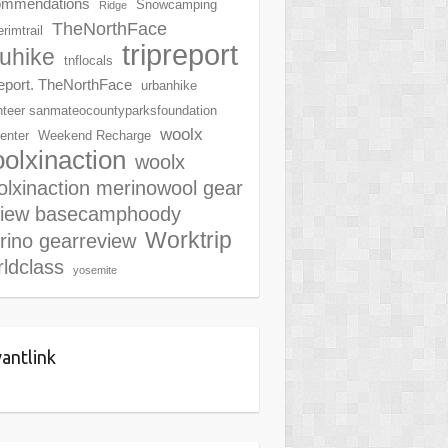
ommendations
Snowcamping
Ridge
TheNorthFace
rimtrail
tripreport
ruhike
tnflocals
report. TheNorthFace
urbanhike
nteer sanmateocountyparksfoundation
woolx
center
Weekend Recharge
olxinaction
woolx
lxinaction merinowool gear
view basecamphoody
Worktrip
rino gearreview
ldclass
yosemite
antlink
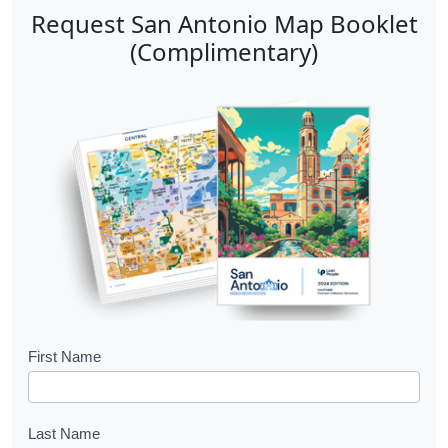
Request San Antonio Map Booklet
(Complimentary)
B
First Name
o
o
Last Name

* * * * * * *

DIRECTIVE -
The expected answer holds each line from the listing above where the string "TheNorthFace" is present.

WRITTEN ANSWER -
TheNorthFace
report. TheNorthFace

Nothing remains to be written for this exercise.